== DATA SHOWN ==
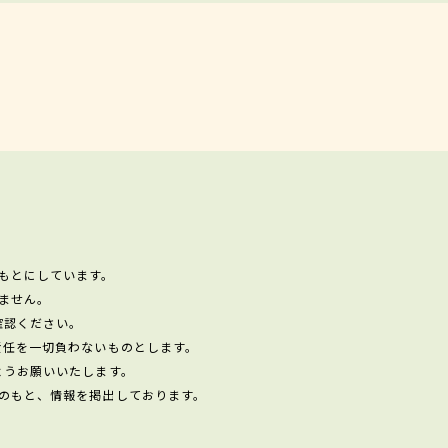
もとにしています。
ません。
確認ください。
責任を一切負わないものとします。
ようお願いいたします。
のもと、情報を掲出しております。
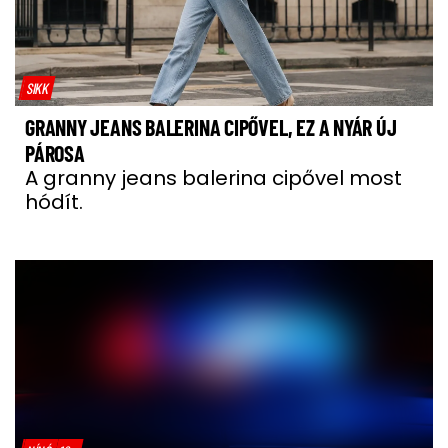
SIKK
GRANNY JEANS BALERINA CIPŐVEL, EZ A NYÁR ÚJ
PÁROSA
A granny jeans balerina cipővel most
hódít.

== WORK REQUIRED ==
Return each record exactly as given, excluding any image.

== WRITTEN ANSWER ==
もとにしています。
ません。
確認ください。
責任を一切負わないものとします。
ようお願いいたします。
のもと、情報を掲出しております。
SIKK
GRANNY JEANS BALERINA CIPŐVEL, EZ A NYÁR ÚJ
PÁROSA
A granny jeans balerina cipővel most
hódít.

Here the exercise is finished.